**Brief:** Reproduce the entries word for word, starting at the first line and ending at the line that contains "Recursos académicos", with that line included.

**Records supplied:**

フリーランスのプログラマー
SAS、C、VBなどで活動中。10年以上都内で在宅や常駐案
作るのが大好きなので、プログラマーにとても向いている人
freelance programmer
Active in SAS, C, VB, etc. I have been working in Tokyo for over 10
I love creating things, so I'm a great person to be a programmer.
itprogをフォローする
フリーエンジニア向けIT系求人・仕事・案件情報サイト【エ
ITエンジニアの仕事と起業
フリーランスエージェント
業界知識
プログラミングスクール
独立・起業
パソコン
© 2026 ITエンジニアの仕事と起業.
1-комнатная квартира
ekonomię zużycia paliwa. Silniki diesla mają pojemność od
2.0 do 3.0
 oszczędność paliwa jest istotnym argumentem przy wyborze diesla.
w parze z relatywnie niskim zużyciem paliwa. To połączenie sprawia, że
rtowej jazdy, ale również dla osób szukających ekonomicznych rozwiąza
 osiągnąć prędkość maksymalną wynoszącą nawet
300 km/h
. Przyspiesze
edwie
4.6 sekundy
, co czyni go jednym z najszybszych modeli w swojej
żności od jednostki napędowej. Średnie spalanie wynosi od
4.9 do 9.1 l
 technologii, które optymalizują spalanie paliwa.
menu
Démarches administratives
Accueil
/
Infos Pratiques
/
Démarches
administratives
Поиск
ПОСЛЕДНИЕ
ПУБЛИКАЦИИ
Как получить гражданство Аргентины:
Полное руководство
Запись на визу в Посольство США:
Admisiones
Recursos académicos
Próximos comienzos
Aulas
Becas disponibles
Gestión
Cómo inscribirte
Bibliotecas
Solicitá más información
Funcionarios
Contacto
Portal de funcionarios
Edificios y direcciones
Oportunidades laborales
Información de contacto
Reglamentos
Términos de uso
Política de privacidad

**Solution below:**
フリーランスのプログラマー
SAS、C、VBなどで活動中。10年以上都内で在宅や常駐案
作るのが大好きなので、プログラマーにとても向いている人
freelance programmer
Active in SAS, C, VB, etc. I have been working in Tokyo for over 10
I love creating things, so I'm a great person to be a programmer.
itprogをフォローする
フリーエンジニア向けIT系求人・仕事・案件情報サイト【エ
ITエンジニアの仕事と起業
フリーランスエージェント
業界知識
プログラミングスクール
独立・起業
パソコン
© 2026 ITエンジニアの仕事と起業.
1-комнатная квартира
ekonomię zużycia paliwa. Silniki diesla mają pojemność od
2.0 do 3.0
 oszczędność paliwa jest istotnym argumentem przy wyborze diesla.
w parze z relatywnie niskim zużyciem paliwa. To połączenie sprawia, że
rtowej jazdy, ale również dla osób szukających ekonomicznych rozwiąza
 osiągnąć prędkość maksymalną wynoszącą nawet
300 km/h
. Przyspiesze
edwie
4.6 sekundy
, co czyni go jednym z najszybszych modeli w swojej
żności od jednostki napędowej. Średnie spalanie wynosi od
4.9 do 9.1 l
 technologii, które optymalizują spalanie paliwa.
menu
Démarches administratives
Accueil
/
Infos Pratiques
/
Démarches
administratives
Поиск
ПОСЛЕДНИЕ
ПУБЛИКАЦИИ
Как получить гражданство Аргентины:
Полное руководство
Запись на визу в Посольство США:
Admisiones
Recursos académicos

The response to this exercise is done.